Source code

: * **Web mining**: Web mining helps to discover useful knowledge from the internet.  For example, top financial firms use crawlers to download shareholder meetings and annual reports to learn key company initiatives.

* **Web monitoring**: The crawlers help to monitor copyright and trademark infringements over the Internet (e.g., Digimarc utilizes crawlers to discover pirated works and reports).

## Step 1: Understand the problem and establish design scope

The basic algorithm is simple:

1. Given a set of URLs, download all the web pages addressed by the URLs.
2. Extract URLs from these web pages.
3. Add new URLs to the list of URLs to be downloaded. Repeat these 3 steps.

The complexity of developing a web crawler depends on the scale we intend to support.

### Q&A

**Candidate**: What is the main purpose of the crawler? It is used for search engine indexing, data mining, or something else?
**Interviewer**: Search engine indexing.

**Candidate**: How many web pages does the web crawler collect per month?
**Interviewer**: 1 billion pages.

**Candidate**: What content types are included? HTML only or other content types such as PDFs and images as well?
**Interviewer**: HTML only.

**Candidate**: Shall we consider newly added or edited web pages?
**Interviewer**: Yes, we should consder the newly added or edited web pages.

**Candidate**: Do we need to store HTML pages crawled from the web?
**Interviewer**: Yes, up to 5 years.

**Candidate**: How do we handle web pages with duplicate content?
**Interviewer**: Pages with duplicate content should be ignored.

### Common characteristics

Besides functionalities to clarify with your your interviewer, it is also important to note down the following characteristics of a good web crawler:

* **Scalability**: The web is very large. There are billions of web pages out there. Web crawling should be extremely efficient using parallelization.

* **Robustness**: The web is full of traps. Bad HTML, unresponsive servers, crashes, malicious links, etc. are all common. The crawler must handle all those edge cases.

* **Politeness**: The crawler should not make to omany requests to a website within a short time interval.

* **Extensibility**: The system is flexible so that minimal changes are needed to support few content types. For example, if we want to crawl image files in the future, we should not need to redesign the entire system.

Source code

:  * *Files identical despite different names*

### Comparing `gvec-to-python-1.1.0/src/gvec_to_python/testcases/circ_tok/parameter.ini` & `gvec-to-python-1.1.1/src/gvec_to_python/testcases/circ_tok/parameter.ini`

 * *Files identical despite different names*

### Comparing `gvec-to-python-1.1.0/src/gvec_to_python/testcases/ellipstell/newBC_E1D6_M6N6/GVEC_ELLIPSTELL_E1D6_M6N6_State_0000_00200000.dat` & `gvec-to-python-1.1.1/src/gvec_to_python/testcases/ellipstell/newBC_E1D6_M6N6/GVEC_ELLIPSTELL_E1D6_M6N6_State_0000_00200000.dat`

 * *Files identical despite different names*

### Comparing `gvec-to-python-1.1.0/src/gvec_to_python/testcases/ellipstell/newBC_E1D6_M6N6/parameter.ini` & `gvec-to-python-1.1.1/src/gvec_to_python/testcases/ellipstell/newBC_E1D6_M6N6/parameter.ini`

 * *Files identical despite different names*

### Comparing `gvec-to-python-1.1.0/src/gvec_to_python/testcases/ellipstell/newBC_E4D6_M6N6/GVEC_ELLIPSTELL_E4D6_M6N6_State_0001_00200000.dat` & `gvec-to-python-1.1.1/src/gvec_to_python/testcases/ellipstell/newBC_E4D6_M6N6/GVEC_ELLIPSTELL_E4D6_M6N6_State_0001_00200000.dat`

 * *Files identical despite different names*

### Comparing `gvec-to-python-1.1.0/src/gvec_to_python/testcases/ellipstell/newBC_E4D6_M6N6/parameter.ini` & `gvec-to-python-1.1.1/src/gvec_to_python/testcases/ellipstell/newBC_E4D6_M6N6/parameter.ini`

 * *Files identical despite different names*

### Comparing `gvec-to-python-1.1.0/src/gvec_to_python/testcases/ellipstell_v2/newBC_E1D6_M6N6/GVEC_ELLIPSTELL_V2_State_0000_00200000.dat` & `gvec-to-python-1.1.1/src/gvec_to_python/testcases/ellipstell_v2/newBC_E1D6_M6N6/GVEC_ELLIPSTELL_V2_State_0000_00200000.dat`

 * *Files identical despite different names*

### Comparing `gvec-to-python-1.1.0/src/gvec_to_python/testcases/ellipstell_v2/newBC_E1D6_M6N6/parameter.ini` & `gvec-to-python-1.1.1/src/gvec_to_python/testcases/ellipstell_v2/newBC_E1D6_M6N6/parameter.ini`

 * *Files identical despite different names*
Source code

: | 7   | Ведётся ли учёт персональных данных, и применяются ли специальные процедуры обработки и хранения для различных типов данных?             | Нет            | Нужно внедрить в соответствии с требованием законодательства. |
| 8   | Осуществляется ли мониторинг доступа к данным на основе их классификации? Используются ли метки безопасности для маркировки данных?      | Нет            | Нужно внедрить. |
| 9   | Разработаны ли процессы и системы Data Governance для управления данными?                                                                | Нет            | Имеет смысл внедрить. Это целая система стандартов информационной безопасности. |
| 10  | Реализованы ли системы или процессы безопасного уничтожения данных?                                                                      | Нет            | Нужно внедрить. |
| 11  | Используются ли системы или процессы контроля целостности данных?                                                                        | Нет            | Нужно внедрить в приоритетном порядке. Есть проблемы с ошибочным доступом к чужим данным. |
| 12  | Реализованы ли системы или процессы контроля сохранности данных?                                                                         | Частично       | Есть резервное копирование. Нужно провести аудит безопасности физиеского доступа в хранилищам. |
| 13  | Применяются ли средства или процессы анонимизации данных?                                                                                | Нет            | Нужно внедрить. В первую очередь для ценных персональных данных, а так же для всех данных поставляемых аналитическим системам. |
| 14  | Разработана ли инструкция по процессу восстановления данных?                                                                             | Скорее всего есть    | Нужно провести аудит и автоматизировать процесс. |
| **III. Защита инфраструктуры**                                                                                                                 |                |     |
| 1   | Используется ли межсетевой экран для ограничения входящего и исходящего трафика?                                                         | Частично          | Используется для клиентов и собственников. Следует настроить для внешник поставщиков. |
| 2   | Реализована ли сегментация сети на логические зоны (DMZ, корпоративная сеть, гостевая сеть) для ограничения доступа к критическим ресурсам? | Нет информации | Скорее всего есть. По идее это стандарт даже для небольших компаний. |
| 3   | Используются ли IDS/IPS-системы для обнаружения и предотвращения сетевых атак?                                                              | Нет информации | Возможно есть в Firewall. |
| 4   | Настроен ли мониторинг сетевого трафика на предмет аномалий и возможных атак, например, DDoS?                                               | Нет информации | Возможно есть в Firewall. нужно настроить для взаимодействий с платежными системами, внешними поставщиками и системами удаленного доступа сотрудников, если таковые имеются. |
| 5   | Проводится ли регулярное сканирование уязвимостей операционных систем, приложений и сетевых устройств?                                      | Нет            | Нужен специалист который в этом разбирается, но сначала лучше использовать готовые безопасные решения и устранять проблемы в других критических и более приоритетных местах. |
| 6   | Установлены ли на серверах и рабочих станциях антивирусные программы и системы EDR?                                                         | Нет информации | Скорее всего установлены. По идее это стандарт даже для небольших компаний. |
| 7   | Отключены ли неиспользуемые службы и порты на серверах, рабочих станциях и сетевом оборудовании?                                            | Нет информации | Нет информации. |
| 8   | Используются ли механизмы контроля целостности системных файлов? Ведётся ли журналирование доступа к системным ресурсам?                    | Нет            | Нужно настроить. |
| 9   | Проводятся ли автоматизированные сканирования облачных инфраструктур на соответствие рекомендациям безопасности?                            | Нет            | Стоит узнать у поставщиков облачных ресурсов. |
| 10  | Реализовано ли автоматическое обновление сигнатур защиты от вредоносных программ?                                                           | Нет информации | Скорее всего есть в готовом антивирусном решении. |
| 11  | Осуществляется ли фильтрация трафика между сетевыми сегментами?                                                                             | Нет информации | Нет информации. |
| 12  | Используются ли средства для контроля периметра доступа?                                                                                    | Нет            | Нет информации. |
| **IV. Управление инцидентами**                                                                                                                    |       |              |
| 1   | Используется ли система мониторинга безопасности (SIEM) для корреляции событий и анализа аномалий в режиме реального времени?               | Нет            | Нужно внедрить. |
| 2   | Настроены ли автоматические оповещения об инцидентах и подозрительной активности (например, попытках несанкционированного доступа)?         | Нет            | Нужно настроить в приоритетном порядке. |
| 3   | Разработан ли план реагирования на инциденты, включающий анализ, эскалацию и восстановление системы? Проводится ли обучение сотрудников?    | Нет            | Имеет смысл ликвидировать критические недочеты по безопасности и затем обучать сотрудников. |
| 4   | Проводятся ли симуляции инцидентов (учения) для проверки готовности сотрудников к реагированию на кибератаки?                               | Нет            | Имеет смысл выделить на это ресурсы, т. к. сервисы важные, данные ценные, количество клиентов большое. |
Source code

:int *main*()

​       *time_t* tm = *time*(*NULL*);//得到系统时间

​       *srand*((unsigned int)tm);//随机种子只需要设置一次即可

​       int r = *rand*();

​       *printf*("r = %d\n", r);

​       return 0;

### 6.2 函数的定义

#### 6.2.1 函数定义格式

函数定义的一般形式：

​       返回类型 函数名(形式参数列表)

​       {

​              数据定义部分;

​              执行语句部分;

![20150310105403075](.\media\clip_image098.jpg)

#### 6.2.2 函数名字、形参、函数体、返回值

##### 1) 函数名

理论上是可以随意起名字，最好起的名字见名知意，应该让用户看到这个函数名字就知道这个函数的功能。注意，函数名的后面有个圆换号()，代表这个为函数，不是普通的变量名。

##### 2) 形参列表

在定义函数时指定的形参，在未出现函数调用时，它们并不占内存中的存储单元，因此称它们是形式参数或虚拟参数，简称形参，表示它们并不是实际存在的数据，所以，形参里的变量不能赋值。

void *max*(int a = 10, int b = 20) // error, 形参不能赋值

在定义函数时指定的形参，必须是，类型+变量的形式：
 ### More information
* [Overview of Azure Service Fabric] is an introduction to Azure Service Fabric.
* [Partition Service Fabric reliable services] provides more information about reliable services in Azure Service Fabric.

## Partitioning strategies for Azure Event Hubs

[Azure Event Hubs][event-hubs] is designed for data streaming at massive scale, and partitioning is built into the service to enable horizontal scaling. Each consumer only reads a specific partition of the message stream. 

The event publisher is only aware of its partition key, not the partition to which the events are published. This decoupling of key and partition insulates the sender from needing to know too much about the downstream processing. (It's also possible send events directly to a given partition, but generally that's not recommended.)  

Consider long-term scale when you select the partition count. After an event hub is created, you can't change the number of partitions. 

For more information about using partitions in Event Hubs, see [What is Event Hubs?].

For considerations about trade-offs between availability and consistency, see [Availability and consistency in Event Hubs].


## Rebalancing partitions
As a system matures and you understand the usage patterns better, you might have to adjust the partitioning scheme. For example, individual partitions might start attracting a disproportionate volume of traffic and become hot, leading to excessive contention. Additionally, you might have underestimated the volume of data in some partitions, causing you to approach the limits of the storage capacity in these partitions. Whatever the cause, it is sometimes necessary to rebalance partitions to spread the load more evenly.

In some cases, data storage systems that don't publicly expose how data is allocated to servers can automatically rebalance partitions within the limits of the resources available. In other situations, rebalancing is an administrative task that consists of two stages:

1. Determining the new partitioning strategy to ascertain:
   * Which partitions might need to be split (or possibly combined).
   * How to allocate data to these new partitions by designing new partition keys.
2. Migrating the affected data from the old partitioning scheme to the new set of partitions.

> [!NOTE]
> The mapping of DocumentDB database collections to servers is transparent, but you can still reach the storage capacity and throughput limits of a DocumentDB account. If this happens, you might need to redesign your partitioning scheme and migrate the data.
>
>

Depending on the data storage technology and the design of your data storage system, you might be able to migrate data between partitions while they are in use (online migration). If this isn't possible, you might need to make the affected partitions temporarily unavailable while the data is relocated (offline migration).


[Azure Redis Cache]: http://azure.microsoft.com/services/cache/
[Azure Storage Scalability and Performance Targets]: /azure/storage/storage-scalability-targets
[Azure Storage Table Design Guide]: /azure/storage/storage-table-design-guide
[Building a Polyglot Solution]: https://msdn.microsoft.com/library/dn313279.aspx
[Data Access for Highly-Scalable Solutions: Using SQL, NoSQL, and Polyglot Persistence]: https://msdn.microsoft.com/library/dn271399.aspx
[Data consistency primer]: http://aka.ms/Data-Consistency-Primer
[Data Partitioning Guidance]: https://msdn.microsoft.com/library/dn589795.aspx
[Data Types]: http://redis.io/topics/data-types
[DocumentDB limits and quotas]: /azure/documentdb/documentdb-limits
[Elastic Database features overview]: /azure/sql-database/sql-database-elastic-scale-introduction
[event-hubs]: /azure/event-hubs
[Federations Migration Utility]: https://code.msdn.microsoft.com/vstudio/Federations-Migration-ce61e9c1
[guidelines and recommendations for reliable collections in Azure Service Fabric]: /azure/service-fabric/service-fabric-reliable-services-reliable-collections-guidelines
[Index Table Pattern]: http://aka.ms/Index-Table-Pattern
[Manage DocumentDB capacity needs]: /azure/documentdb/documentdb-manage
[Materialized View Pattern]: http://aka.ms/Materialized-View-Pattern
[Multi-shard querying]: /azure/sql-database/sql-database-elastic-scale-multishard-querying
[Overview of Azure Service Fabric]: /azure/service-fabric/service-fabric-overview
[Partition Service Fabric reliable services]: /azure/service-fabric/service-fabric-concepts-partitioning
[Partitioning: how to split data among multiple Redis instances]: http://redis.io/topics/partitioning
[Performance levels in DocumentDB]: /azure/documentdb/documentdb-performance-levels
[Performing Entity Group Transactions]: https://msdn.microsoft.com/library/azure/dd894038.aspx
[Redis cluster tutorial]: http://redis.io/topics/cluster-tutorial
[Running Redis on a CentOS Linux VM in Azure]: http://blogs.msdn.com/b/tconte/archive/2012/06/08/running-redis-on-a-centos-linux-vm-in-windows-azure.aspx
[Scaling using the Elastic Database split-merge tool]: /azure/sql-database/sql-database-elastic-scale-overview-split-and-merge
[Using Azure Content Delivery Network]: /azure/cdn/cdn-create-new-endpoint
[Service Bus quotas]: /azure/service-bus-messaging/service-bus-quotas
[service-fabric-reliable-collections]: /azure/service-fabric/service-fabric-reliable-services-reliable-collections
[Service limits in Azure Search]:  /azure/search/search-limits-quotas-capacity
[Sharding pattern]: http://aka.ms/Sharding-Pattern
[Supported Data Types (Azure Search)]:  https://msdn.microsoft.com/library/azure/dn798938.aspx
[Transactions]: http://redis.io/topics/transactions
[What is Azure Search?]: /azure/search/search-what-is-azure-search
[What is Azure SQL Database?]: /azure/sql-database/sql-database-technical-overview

§ Aim of the exercise:
Recast the stretch of the records from the line that contains "1. Given a set" through the line that contains "Search engine indexing." as a Markdown table with the columns Row and Line, numbering each row and leaving out blank lines.

§ Response for this exercise:
| Row | Line |
|---|---|
| 1 | 1. Given a set of URLs, download all the web pages addressed by the URLs. |
| 2 | 2. Extract URLs from these web pages. |
| 3 | 3. Add new URLs to the list of URLs to be downloaded. Repeat these 3 steps. |
| 4 | The complexity of developing a web crawler depends on the scale we intend to support. |
| 5 | ### Q&A |
| 6 | **Candidate**: What is the main purpose of the crawler? It is used for search engine indexing, data mining, or something else? |
| 7 | **Interviewer**: Search engine indexing. |